**Data section**

=====

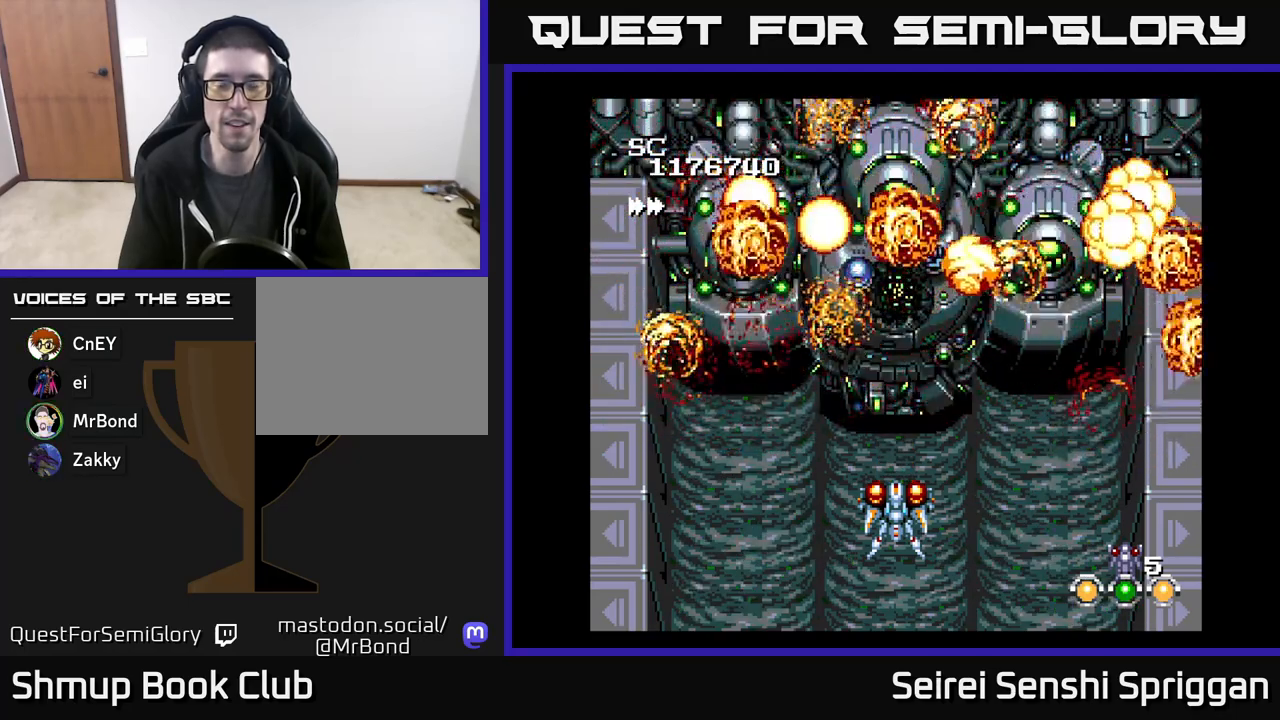
{"buttons": ["X"], "events": [[350, "X", "down"]]}
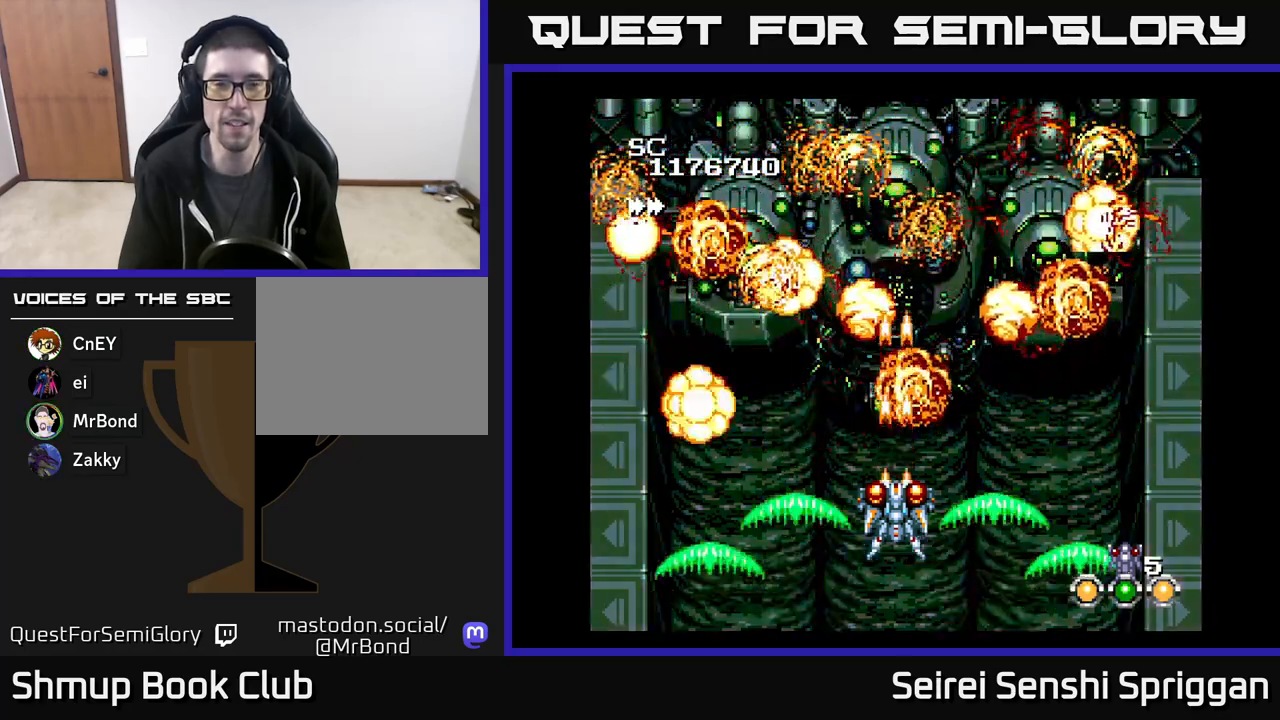
{"buttons": [], "events": [[450, "X", "up"]]}
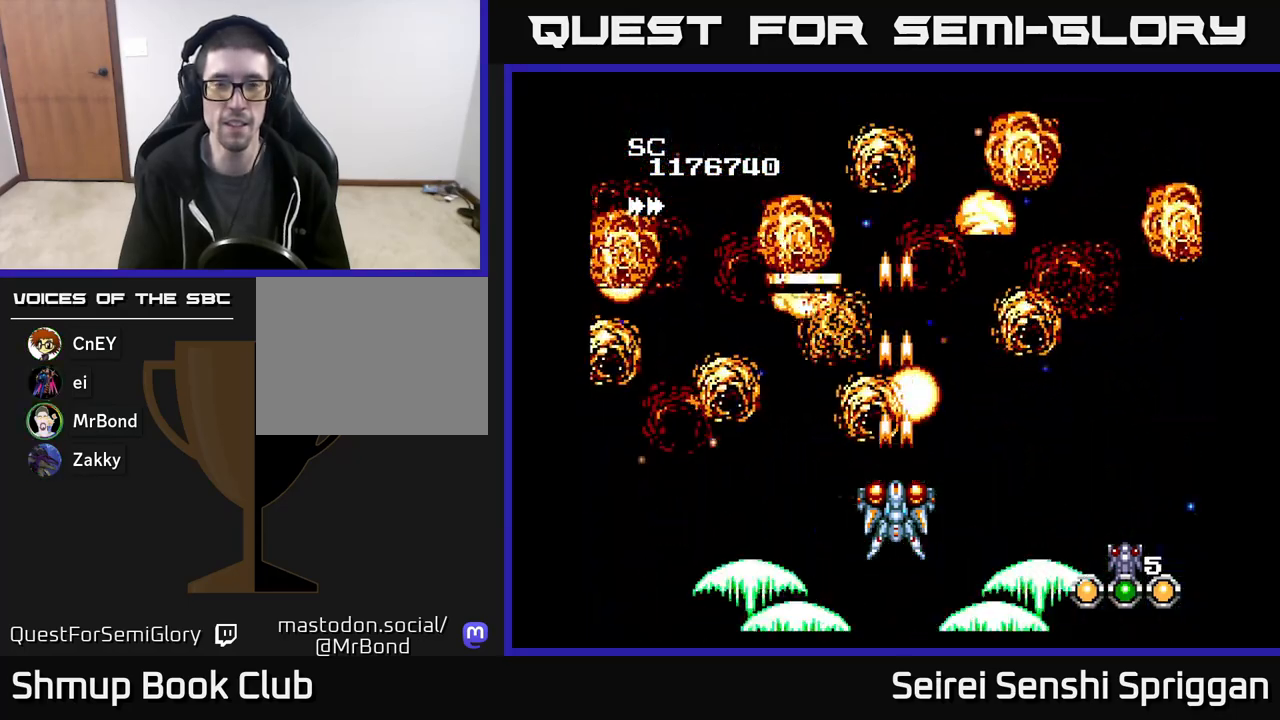
{"buttons": [], "events": []}
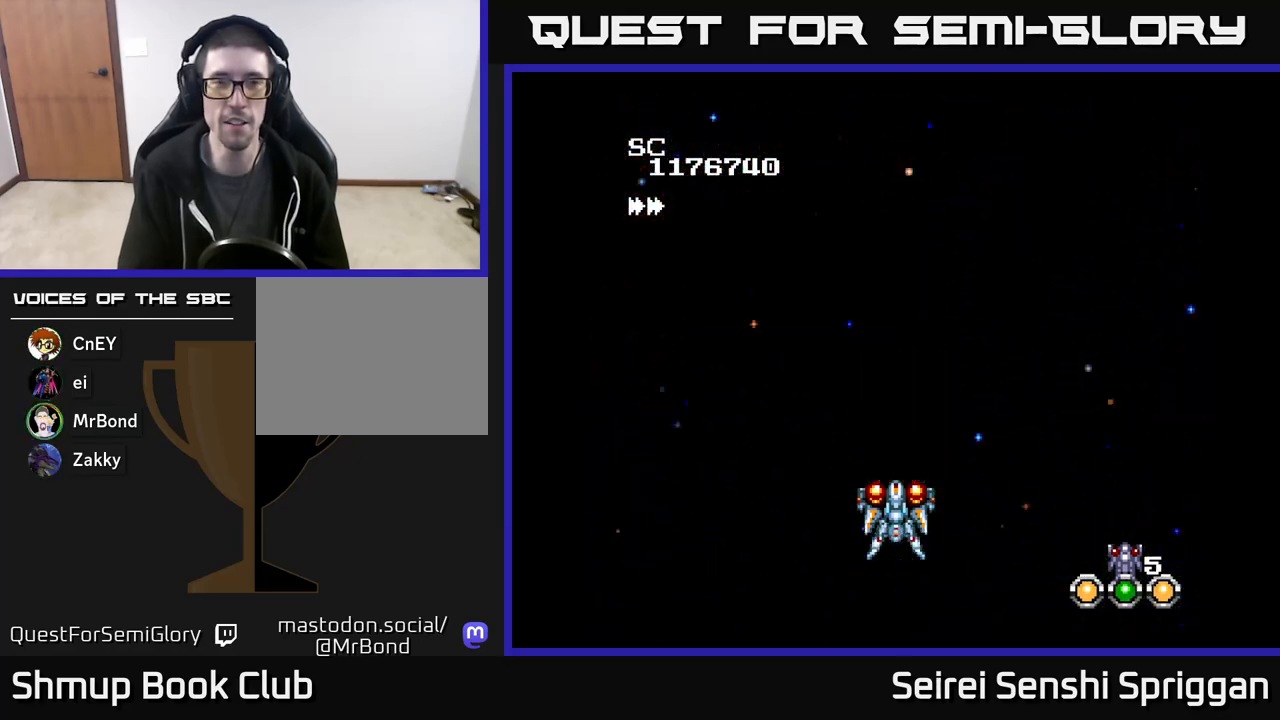
{"buttons": ["DPAD_UP"], "events": [[383, "DPAD_UP", "down"]]}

=====

**Directions for this task**
Give back the full listing exactly as written, only without its pictures.

**Answer below**
{"buttons": ["X"], "events": [[350, "X", "down"]]}
{"buttons": [], "events": [[450, "X", "up"]]}
{"buttons": [], "events": []}
{"buttons": ["DPAD_UP"], "events": [[383, "DPAD_UP", "down"]]}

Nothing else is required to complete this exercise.